| ← 116 | 117 | 118 → |
- Cardinal: one hundred seventeen
- Ordinal: 117th (one hundred seventeenth)
- Factorization: 3^{2} × 13
- Divisors: 1, 3, 9, 13, 39, 117
- Greek numeral: ΡΙΖ´
- Roman numeral: CXVII, cxvii
- Binary: 1110101_{2}
- Ternary: 11100_{3}
- Senary: 313_{6}
- Octal: 165_{8}
- Duodecimal: 99_{12}
- Hexadecimal: 75_{16}

= 117 (number) =

117 (one hundred [and] seventeen) is the natural number following 116 and preceding 118.

==In mathematics==
117 is the smallest possible length of the longest edge of an integer Heronian tetrahedron (a tetrahedron whose edge lengths, face areas and volume are all integers). Its other edge lengths are 51, 52, 53, 80 and 84.
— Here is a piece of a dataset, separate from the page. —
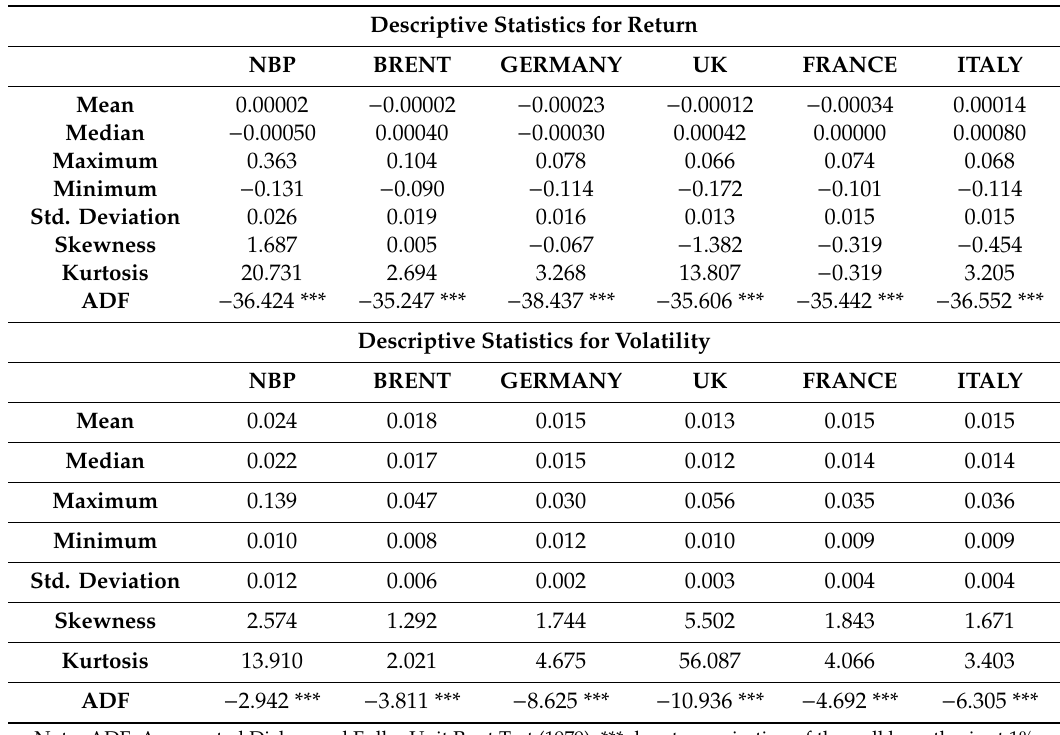
Table 3. Descriptive statistics for return and volatility in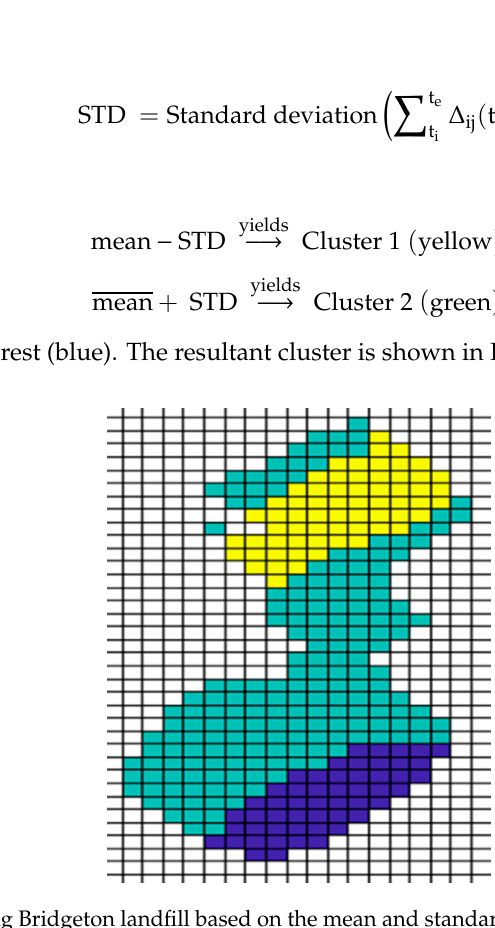
Figure A1. Clustering Bridgeton landfill based on the mean and standard deviation of all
117 is a pentagonal number.

==In other fields==
117 can be a substitute for the number 17, which is considered unlucky in Italy. When Renault exported the R17 to Italy, it was renamed R117.

In the Danish language the number 117 (hundredesytten) is often used as a hyperbolic term to represent an arbitrary but large number.